Auth (server tokens)#
Bearer tokens that callers present in the Authorization header. Per-token scopes can lock individual primitives down to specific token holders.

Assets#
Arbitrary files that get baked into the image under /app/assets/. Useful for prompt templates, large JSON fixtures, or any read-only data your tools reference at runtime.

Usage#
Per-primitive call counts, p50/p95/p99 latency, error rate, and the busiest client tokens. Sampled in-process by the platform middleware and surfaced without an extra metrics backend — no Prometheus, no Grafana, no add-on agent. Drilling into a server's usage tab is how you find latency regressions or the one tool that's getting hammered.

A busier server (crew-scheduling, which carries the heaviest call volume in the demo fleet) makes the chart variety obvious:

Logs#
Streams stdout/stderr from the server container via Server-Sent Events.
For spec-based servers, the Level dropdown writes the LOG_LEVEL environment variable on the spec; the platform middleware reads it and configures stdlib logging accordingly. At DEBUG, the middleware also emits a start record (with arguments) for every tool/resource/prompt call. Failed calls promote the end-of-call record to WARNING. The dropdown is hidden for code-mode servers, since they own their own logging surface.

Source (code mode)#
For servers in code mode, the editor replaces the primitive surface with a full server.py editor (CodeMirror, Python syntax highlighting). The platform still controls the Dockerfile.

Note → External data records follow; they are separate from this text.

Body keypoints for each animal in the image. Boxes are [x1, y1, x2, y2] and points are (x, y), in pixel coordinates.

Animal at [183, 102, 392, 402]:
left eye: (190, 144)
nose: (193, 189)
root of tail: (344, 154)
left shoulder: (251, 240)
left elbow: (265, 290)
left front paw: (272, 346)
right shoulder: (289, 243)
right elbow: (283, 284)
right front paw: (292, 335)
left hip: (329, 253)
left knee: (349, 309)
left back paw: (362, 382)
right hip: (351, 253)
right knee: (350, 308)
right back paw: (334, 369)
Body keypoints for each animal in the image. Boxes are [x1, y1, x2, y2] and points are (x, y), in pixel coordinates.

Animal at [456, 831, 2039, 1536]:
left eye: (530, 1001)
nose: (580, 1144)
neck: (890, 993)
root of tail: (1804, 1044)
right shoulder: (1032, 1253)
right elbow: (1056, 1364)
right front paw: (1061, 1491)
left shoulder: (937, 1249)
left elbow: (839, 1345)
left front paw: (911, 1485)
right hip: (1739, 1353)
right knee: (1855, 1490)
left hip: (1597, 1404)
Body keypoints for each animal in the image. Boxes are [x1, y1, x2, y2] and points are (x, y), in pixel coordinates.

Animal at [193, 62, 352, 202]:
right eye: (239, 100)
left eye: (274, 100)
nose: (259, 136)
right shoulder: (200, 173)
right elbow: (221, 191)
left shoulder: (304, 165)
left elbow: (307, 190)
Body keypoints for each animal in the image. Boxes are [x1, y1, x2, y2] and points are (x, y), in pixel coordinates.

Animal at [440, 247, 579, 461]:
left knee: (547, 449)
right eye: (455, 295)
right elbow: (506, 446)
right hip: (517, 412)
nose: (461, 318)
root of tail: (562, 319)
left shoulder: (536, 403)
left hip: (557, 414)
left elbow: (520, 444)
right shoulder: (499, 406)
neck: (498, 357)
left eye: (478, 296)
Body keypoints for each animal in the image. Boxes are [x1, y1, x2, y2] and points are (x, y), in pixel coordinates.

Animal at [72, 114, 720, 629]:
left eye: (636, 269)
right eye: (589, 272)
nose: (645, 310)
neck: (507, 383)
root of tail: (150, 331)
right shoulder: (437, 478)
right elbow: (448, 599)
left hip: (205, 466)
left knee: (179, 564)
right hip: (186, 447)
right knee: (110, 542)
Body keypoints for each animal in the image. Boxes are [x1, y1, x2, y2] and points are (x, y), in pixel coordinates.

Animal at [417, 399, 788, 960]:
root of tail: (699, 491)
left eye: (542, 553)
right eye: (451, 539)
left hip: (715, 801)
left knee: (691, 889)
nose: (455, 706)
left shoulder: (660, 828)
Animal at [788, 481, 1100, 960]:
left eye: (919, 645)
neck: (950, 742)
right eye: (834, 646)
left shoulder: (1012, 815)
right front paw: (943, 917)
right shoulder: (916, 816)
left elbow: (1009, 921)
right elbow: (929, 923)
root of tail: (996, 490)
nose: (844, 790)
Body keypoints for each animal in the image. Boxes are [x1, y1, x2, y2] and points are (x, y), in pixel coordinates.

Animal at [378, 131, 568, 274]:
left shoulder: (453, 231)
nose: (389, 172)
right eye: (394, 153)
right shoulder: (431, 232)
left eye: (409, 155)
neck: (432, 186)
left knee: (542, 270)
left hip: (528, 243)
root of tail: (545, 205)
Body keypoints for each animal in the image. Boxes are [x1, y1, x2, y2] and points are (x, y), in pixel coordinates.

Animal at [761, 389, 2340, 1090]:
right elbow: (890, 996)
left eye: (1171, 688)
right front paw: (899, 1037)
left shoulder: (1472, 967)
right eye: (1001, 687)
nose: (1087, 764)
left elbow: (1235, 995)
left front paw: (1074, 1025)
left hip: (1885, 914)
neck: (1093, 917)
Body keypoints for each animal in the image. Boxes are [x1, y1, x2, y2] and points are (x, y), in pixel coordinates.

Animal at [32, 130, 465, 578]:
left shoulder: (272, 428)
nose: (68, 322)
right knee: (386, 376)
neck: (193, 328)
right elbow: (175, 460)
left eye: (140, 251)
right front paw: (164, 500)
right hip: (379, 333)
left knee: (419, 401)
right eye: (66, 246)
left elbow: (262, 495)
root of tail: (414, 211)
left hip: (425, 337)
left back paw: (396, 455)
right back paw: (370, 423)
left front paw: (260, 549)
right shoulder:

Code-mode servers still expose every operational tab — env vars, logs, usage — so the operator surface is unchanged.

Stopped server#
A stopped server keeps its spec on disk; restarting it reuses the cached image without a rebuild.

Platform administration#
Roundhouse ships with a small set of platform admin views.
Platform settings#
Host configuration: external hostname, Docker registry credentials, custom CA bundle for outbound TLS, and platform-wide env defaults that get imported into spec-based servers.

Users#
User accounts with role assignment. The seeded demo includes a handful of operators alongside the platform admin; superadmins can reset passwords and revoke access from this page.

Teams#
Teams group users into shared-access bundles. A team can own one or more servers, and any team member inherits access to those servers without needing per-server token grants. The seeded demo creates three railroad departments — Operations, Maintenance of Way, and Revenue Service — each with its own member roster.

Audit log#
Every state-mutating action — server create/delete, env-var change, token rotation — is recorded with the acting user, target, and a structured detail payload.

Configuration reference#
Everything reads from environment variables — see .env.example for the full list. The knobs you'll actually touch:
| Variable | Purpose |
|---|---|
APP_KEY | base64:<32 random bytes> — encrypts runtime tokens at rest. Generate with printf 'base64:%s' "$(openssl rand -base64 32)". |
MCP_BASE_URL | The URL clients see for spawned servers. Set this when deploying past localhost. |
MCP_DOCKER_HOST | /var/run/docker.sock (default) or tcp://socket-proxy:2375 for hardened Swarm setups. |
MAX_MCP_SERVER_REPLICAS | Per-server replica cap (Swarm only). |
ADMIN_EMAIL / ADMIN_PASSWORD | First-boot seed user. Ignored once a user exists. |
Behind a corporate TLS-inspecting proxy#
If your network MITMs outbound TLS during image builds, drop the proxy's CA bundle at api/docker/corp-ca.crt before running docker compose build. The Dockerfiles pick it up automatically; the file is gitignored so it can't be committed by accident. In any other environment, leave it absent and the build skips that step.
Deployment modes#
| Mode | File | Best for |
|---|---|---|
| Local / single-host | docker-compose.yml | Trying it out, small teams, hosting on one box. Single Docker daemon, Traefik on the same socket. |
| Docker Swarm | docker-stack.yml | Multi-node, scoped socket proxies. Designed to sit behind a cluster ingress that terminates TLS. |
Both modes are fully self-contained — well suited to air-gapped and restricted networks where outbound connectivity and cloud integrations aren't an option.